それは白花のカーネーションの花言葉の一つだった。

どちらかと言うと故人を悼むためのものだが、字面だけみると完全に告白してますねこれは。


「後で調べたんだ。」

「お悔やみの気持ちで他意は無かったよ。」

「そうかなって思った。」


泣きながらふふっと浅倉は笑った。


「でも、それでおばあちゃんが見守ってくれてるって思えたから乗り越えられたんだ。」


涙を拭い浅倉は僕の手を握った。

熱い。

すごく熱くて、心地の良い感触だった。


「それからずっと空くんが好き。
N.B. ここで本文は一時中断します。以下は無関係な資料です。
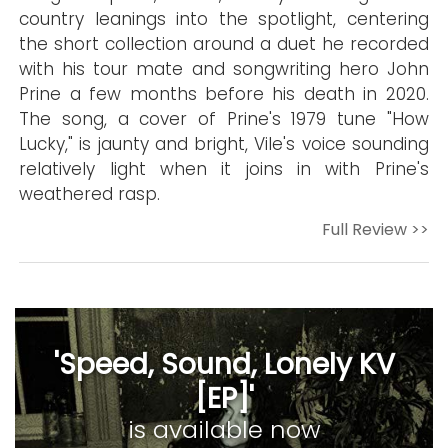
country leanings into the spotlight, centering
the short collection around a duet he recorded
with his tour mate and songwriting hero John
Prine a few months before his death in 2020.
The song, a cover of Prine's 1979 tune "How
Lucky," is jaunty and bright, Vile's voice sounding
relatively light when it joins in with Prine's
weathered rasp.
Full Review >>
'Speed, Sound, Lonely KV
[EP]'
is available now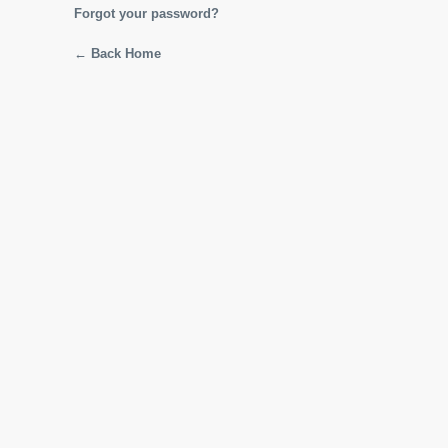
Forgot your password?
← Back Home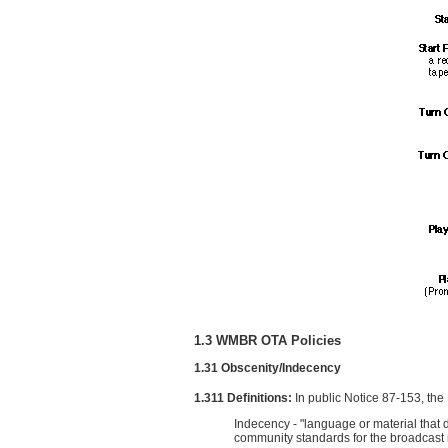
1.3 WMBR OTA Policies
1.31 Obscenity/Indecency
1.311 Definitions:
In public Notice 87-153, th
Indecency - "language or material that 
community standards for the broadcast m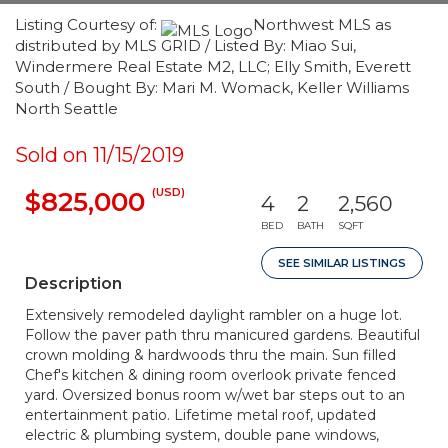
Listing Courtesy of:
Northwest MLS as
distributed by MLS GRID / Listed By: Miao Sui,
Windermere Real Estate M2, LLC; Elly Smith, Everett
South / Bought By: Mari M. Womack, Keller Williams
North Seattle
Sold on 11/15/2019
(USD)
$825,000
4
2
2,560
BED
BATH
SQFT
SEE SIMILAR LISTINGS
Description
Extensively remodeled daylight rambler on a huge lot.
Follow the paver path thru manicured gardens. Beautiful
crown molding & hardwoods thru the main. Sun filled
Chef's kitchen & dining room overlook private fenced
yard. Oversized bonus room w/wet bar steps out to an
entertainment patio. Lifetime metal roof, updated
electric & plumbing system, double pane windows,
」


誰が想像できるだろうか。

高嶺の花がこんな僕を好きだという。

なかなかどうして、美化委員も捨てたもんじゃあないね。

日頃から花の世話に勤しんだ甲斐もあったというものだ。


「ありがとう」


全身の感覚が無くなってゆくのが分かる。

ああ。

僕はここまでだ。

こんなことなら死ぬ気で勇気を出してもっと早く告白していれば良かった。

そうしたなら浅倉と付き合うことだってできたかもしれない。


もったいないなぁ

死にたくないなぁ


というか誕生日に好きな女の子に告白されながら死ぬなんて

この世界に神がいるとするならばいささか残酷すぎやしないだろうか

もし死後の世界で会うことがあったなら絶対に文句言ってやる

そして全否定してやるぞ

こんな結末を与えたことを


そんなことを思いながら浅倉の顔を見つめていたが、視界が徐々に狭くなってきている。

非常に名残惜しいがこれ以上意識を保つことはできないみたいだ。

僕はゆっくりと瞼を閉じた。


「空くん?空くん!」


浅倉が握っていた僕の手は力なく、ただその重みを増した。


「いやあああああ!!」


白石 空が最後に聞いたのは恋した少女の悲痛な叫びだった。

願わくばこの美しい少女の未来に幸多からんことを。

神と思しき存在よ。

どうかそれぐらい聞き入れてくれよな。



ーなんと清らかな魂でしょうか


あなたならば壊れゆく世界をー




意識を失い虚無とも言える空間にどこからともなく声が響いた気がした。